Legislative priorities are always important to the future of our state and federal government. While it is easy to ignore the process of policy and law development, we should never give up the opportunity to participate and ensure our thoughts and ideas are considered. After all, the laws that are adopted have long-lasting impacts and set the direction of our nation.

The area of tax policy is always a very contentious topic. It is rare to find anyone that wants to pay more taxes or likes paying taxes. That is why a balanced approach, one that aligns the services citizens desire with available tax revenue, is necessary to provide services.

NDFU believes we should have a multi-approach system of taxation, so all citizens participate as equitably as possible. In North Dakota, we have a system that reflects this approach as our tax code is based on income, sales and property. The challenge remains in the balance between the three to be as fair and equitable as possible, while meeting the needs of our citizens and state.

Lately, there have been changes in the tax code that shifts the tax burden to property taxes and from some business sectors to others. We have seen state funding decline, only to have the burden shifted to local subdivisions which generally translates into increased property taxes.

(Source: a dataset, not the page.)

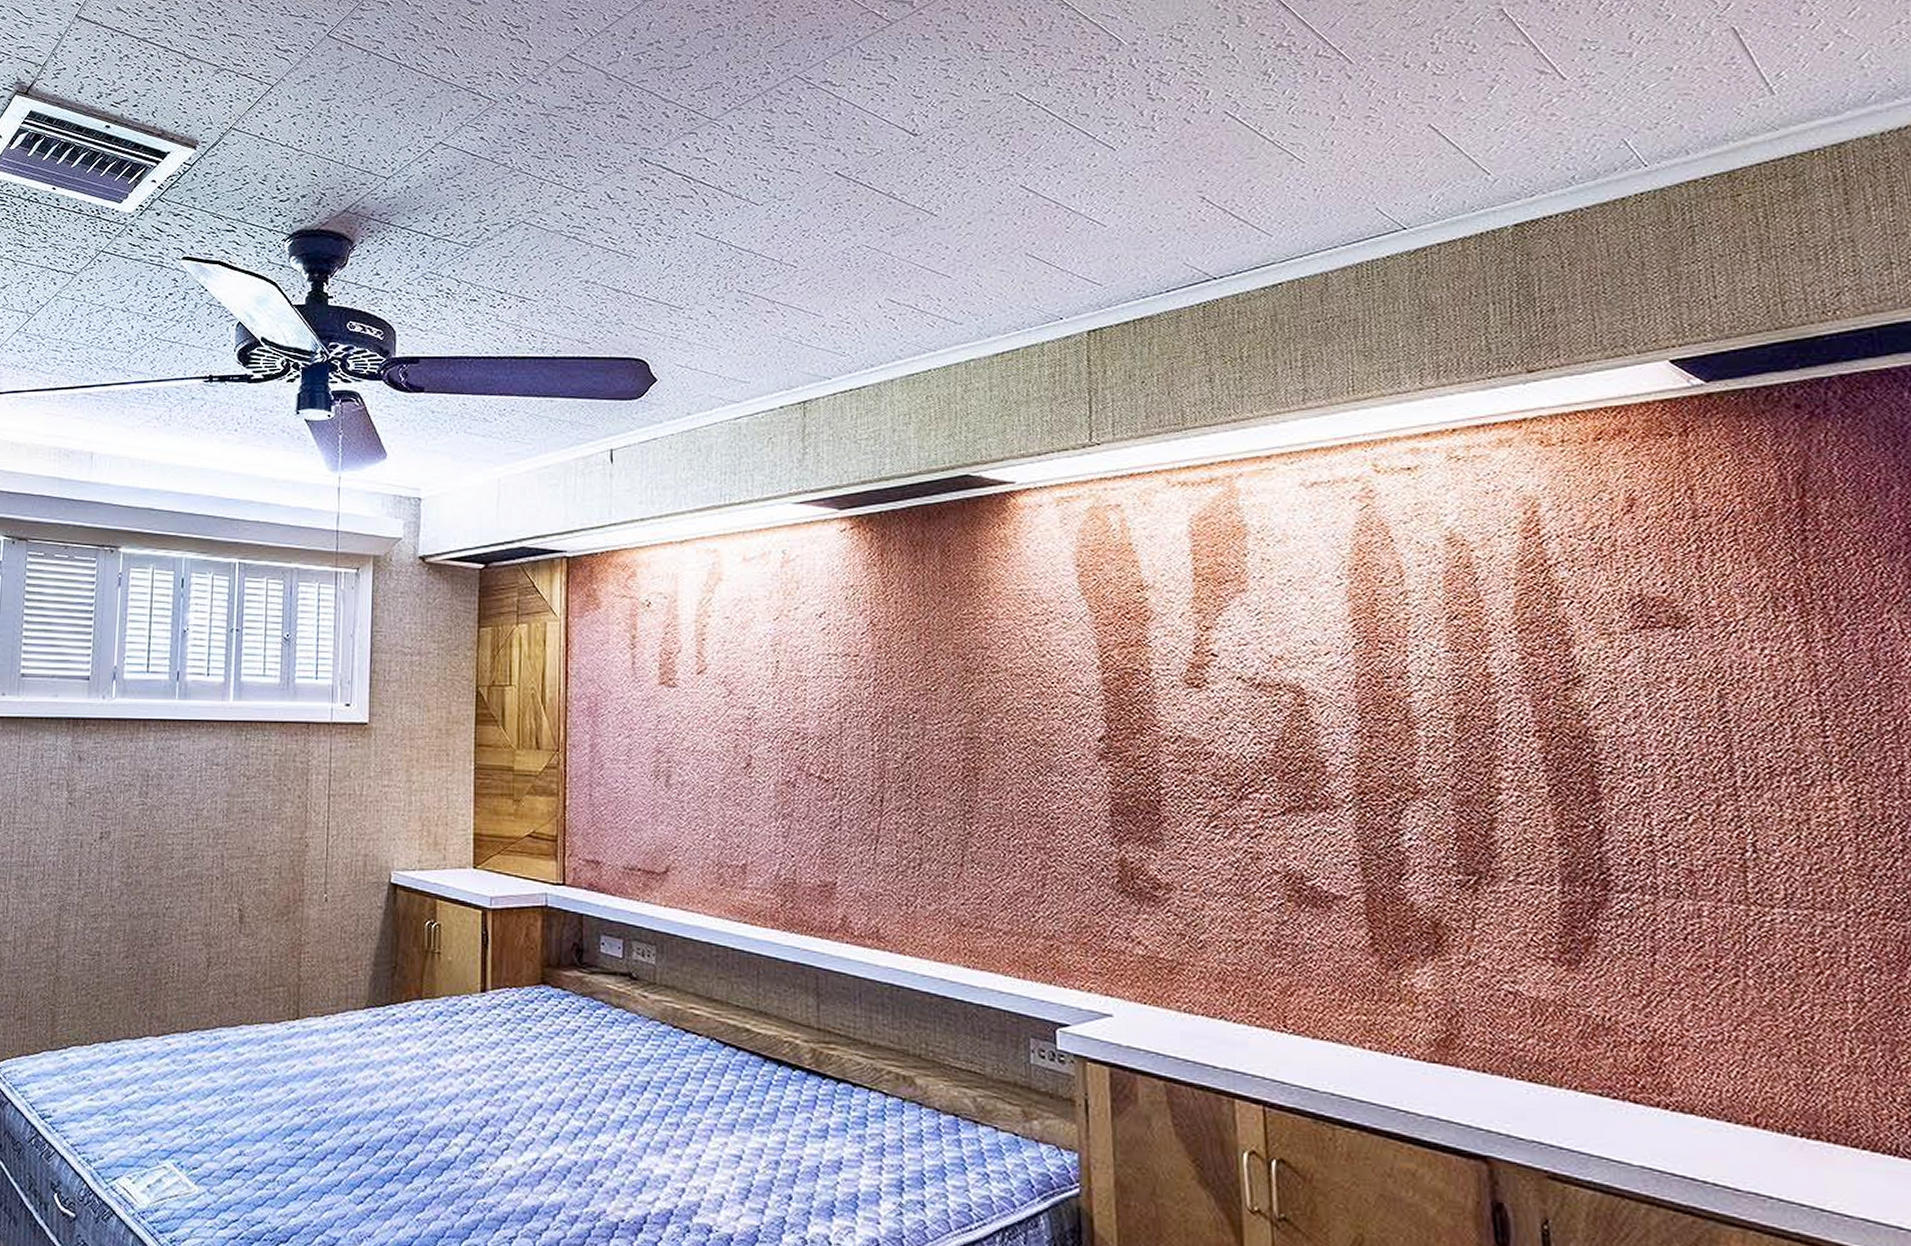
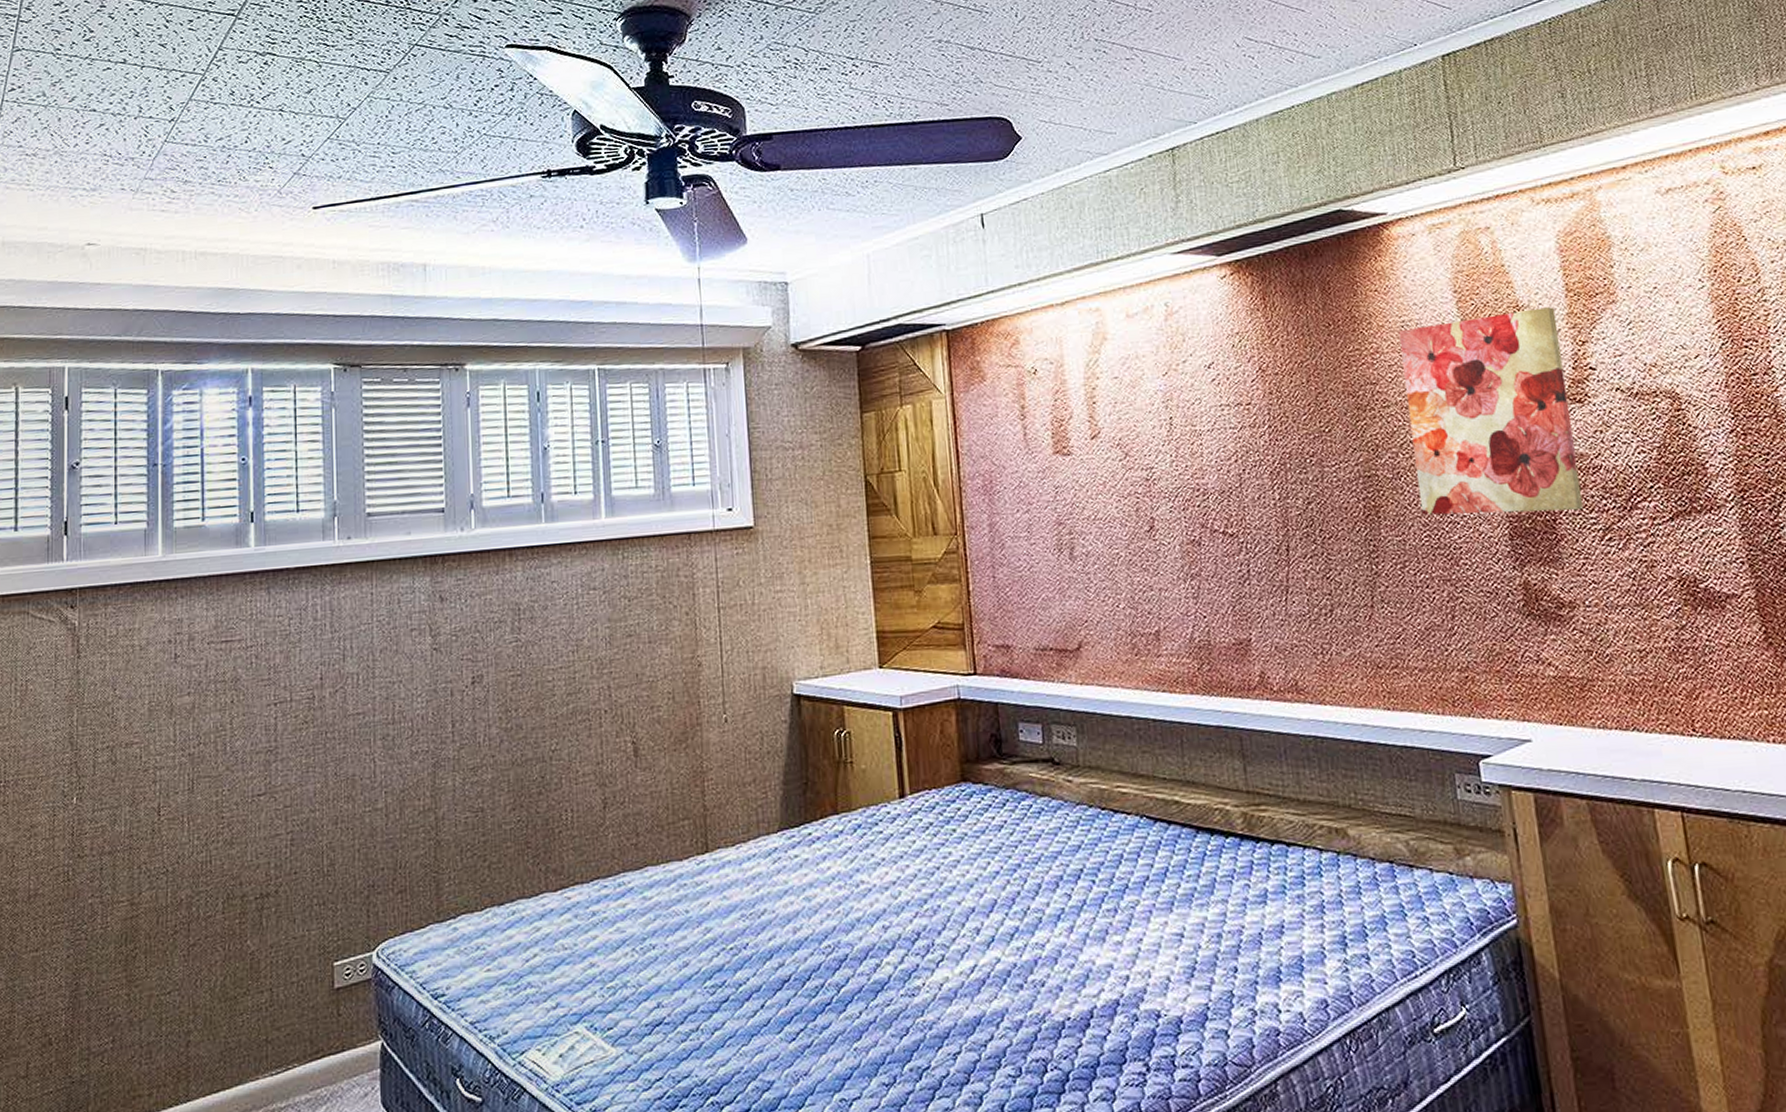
wall art: none [1015,590,1191,794] -> present [1398,307,1584,516]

If we consider taxation equity, agriculture is paying a larger portion of the property tax burden to support local needs and infrastructure. There have been large cuts to the very system that supports agriculture, everything from research, to promotion, to educational support, to infrastructure. It appears that taxation equity is leaving agriculture, our farms and our ranches behind.

I question the merits of tax relief for one industry only to shift that tax burden to another, especially in a time when farming and ranching is on the edge of a serious financial crisis. Farm income is off 50 percent from a few years ago and rather than relief, we are seeing tax increases. Rather than invest and support agriculture, we are being told the only solution is to toughen up.  

Maybe we should look at tax equity and balance again? Maybe we should look at the real challenge to agriculture, which is profitability? Maybe we should develop tools that create agricultural demand through more research, more value-added plants, more farm input production plants, and innovation related to food and feed production?

We have missed many opportunities to develop our commodity production into a value-added system with input manufacturing plants. This, I believe, is economic development that taxpayers would support. The fastest way to economic success in rural America is a prosperous system of family farms and ranches across the countryside.

I challenge all of you to reach out to your legislators and tell them the importance of family farm agriculture. Tell them the stories of your tax increases and the challenge to make your farm or ranch profitable. Tell them what the state should do to support our industry. After all, food is extremely important to our nation. It should not be taken for granted.